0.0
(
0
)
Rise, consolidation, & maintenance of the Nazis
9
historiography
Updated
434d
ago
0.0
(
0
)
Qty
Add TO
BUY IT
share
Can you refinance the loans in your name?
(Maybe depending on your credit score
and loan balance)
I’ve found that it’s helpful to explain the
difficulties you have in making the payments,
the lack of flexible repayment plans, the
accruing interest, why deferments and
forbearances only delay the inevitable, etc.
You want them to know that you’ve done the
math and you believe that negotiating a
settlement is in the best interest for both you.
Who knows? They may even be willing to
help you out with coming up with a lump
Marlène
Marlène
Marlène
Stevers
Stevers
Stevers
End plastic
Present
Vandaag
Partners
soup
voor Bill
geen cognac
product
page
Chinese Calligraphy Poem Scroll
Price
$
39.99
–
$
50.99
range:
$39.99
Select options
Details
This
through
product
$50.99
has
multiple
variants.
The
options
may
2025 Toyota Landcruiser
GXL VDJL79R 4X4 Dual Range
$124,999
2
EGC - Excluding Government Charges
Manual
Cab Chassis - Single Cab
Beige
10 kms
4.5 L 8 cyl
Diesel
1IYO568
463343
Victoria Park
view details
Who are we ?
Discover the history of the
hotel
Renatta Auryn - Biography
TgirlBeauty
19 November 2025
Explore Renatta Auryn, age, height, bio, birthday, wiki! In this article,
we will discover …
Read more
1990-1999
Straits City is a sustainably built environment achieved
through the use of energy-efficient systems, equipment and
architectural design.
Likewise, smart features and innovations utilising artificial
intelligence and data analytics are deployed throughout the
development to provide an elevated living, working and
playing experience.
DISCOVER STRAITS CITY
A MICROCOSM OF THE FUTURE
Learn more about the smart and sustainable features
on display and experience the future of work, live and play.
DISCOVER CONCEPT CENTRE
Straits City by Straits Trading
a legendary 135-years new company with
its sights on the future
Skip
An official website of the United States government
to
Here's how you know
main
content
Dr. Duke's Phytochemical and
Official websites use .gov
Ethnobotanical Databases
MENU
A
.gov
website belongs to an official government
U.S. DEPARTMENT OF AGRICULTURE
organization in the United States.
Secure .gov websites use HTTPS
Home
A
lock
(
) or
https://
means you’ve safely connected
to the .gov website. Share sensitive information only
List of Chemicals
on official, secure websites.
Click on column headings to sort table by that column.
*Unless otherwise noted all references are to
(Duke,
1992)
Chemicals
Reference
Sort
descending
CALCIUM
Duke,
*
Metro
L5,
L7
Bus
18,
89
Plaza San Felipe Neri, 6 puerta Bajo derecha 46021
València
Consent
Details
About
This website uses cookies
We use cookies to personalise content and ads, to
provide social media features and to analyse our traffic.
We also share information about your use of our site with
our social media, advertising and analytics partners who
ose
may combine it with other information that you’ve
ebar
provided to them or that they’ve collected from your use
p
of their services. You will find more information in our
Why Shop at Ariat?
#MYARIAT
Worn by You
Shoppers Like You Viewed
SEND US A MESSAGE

About this task -
Rewrite the stretch of the listing from its start through the line containing "math and you believe that negotiating a", replacing "payments" with "bills" and changing nothing else.

Output -
0.0
(
0
)
Rise, consolidation, & maintenance of the Nazis
9
historiography
Updated
434d
ago
0.0
(
0
)
Qty
Add TO
BUY IT
share
Can you refinance the loans in your name?
(Maybe depending on your credit score
and loan balance)
I’ve found that it’s helpful to explain the
difficulties you have in making the bills,
the lack of flexible repayment plans, the
accruing interest, why deferments and
forbearances only delay the inevitable, etc.
You want them to know that you’ve done the
math and you believe that negotiating a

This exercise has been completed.